Assigned task => Show each line of the rows below that contains the word "smallest", copied in full.

(Rendered chart images)
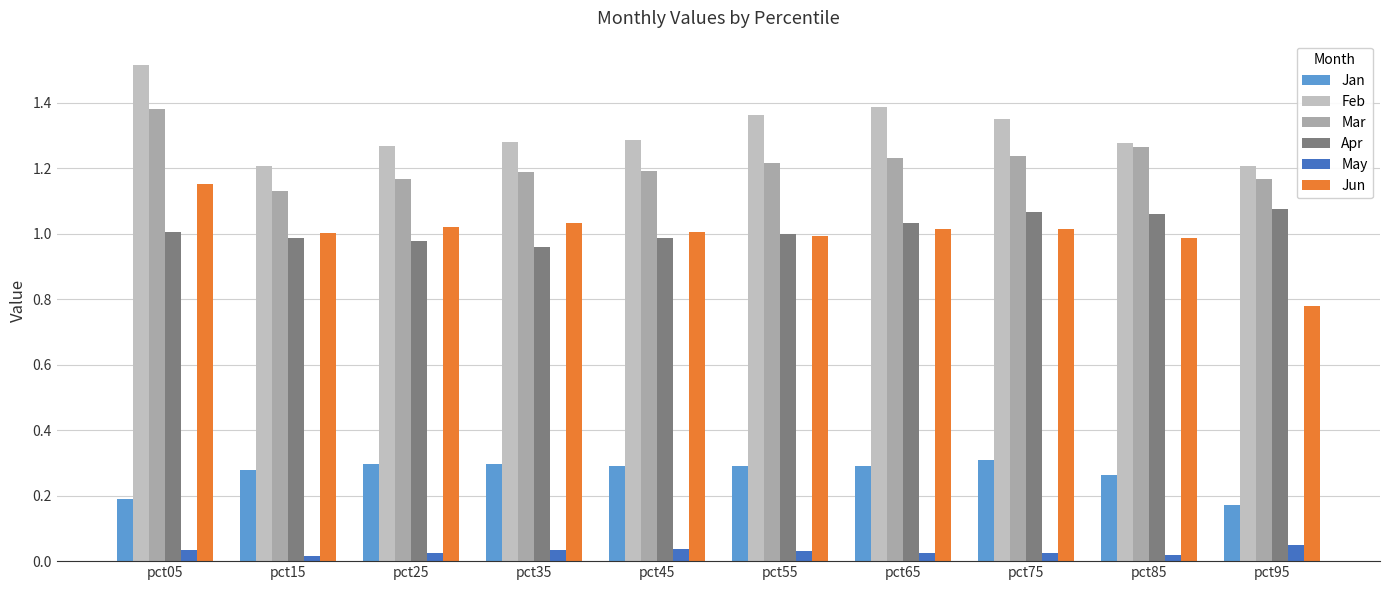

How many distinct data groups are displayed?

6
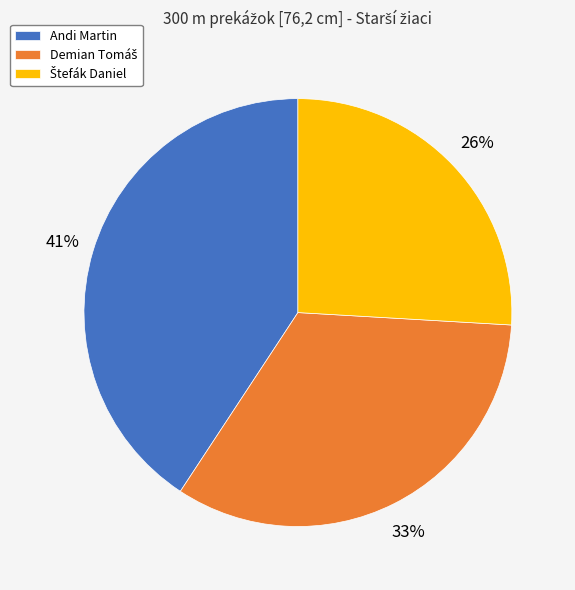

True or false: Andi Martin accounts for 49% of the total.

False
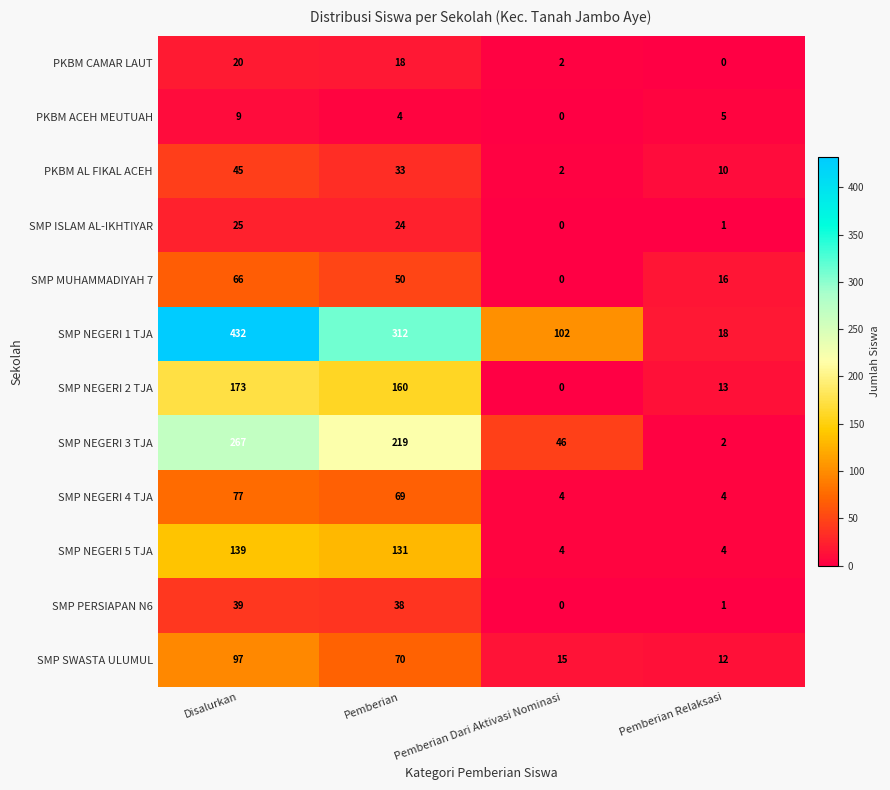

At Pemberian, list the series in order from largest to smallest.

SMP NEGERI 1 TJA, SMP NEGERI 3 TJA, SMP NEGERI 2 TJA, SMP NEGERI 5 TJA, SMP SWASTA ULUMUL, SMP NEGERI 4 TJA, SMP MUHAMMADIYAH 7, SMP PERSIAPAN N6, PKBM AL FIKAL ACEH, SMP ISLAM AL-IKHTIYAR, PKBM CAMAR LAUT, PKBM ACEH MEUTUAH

Your solution =>
At Pemberian, list the series in order from largest to smallest.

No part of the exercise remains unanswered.